─── AUSGANGSTEXT

Im Fach Geographie beschäftigen sich die Schüler mit räumlichen Strukturen und Prozessen auf der Erde. Ziel ist es, die Erde als Lebensgrundlage des Menschen in ihrer Einzigartigkeit, Vielfalt und Verletzlichkeit zu begreifen und verantwortungsbewusst mit ihr umzugehen. An globalen, regionalen und lokalen Raumbeispielen zeigt das Fach Geographie sowohl die gestaltende Wirkung der Naturkräfte als auch die raum-prägenden Einflüsse des Menschen. Schüler lernen somit, natur- und gesellschaftswissenschaftliche Erkenntnisse, Sichtweisen und Methoden zu verbinden. Mit den Inhalten der Physischen Geographie, der Kulturgeographie und der Regionalen Geographie werden auch Kenntnisse aus anderen Geowissenschaften, wie zum Beispiel der Geologie, Meteorologie, Ozeanographie oder der Stadtplanung vermittelt.

──────
─── INFORMATIONEN

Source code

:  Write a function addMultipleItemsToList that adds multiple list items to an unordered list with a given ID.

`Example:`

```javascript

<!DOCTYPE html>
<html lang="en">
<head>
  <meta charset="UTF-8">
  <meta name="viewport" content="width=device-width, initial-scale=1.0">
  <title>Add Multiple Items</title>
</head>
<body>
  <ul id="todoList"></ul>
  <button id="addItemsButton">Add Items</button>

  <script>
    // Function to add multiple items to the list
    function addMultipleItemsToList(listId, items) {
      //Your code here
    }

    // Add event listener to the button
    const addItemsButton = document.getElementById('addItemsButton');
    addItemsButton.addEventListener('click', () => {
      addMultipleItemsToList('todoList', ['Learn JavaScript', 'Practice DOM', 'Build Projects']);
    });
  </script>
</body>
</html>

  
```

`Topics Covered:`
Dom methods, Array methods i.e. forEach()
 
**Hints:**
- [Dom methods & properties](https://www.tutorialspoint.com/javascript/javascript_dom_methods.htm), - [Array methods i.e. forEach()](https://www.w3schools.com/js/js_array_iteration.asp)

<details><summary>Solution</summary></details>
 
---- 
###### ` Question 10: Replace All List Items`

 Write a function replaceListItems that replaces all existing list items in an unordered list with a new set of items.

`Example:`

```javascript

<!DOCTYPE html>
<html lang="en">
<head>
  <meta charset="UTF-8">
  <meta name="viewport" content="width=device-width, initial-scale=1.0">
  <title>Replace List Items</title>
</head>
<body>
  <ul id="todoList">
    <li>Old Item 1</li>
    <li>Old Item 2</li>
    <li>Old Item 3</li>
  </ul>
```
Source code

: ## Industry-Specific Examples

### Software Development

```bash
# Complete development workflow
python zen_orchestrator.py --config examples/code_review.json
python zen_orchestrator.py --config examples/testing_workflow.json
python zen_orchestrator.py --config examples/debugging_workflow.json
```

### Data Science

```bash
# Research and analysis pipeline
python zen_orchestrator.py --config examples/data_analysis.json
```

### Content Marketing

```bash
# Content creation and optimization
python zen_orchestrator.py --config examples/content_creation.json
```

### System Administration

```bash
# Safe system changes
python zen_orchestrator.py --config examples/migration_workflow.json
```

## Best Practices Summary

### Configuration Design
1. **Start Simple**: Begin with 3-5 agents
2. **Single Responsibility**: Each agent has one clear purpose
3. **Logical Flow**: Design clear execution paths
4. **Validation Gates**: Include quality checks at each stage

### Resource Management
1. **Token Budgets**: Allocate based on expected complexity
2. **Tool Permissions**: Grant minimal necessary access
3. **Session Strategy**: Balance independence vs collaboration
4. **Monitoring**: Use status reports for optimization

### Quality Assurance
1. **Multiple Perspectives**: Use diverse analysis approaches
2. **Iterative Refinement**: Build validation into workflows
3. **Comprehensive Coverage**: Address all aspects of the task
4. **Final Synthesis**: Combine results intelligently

──────

- _AUFGABENSTELLUNG_
Schreiben Sie bitte aus dem Ausgangstext über das Fach Geographie die Stelle ab, die mit „Im Fach Geographie“ beginnt und bis einschließlich „der Stadtplanung vermittelt.“ reicht.

- _ERGEBNIS_
Im Fach Geographie beschäftigen sich die Schüler mit räumlichen Strukturen und Prozessen auf der Erde. Ziel ist es, die Erde als Lebensgrundlage des Menschen in ihrer Einzigartigkeit, Vielfalt und Verletzlichkeit zu begreifen und verantwortungsbewusst mit ihr umzugehen. An globalen, regionalen und lokalen Raumbeispielen zeigt das Fach Geographie sowohl die gestaltende Wirkung der Naturkräfte als auch die raum-prägenden Einflüsse des Menschen. Schüler lernen somit, natur- und gesellschaftswissenschaftliche Erkenntnisse, Sichtweisen und Methoden zu verbinden. Mit den Inhalten der Physischen Geographie, der Kulturgeographie und der Regionalen Geographie werden auch Kenntnisse aus anderen Geowissenschaften, wie zum Beispiel der Geologie, Meteorologie, Ozeanographie oder der Stadtplanung vermittelt.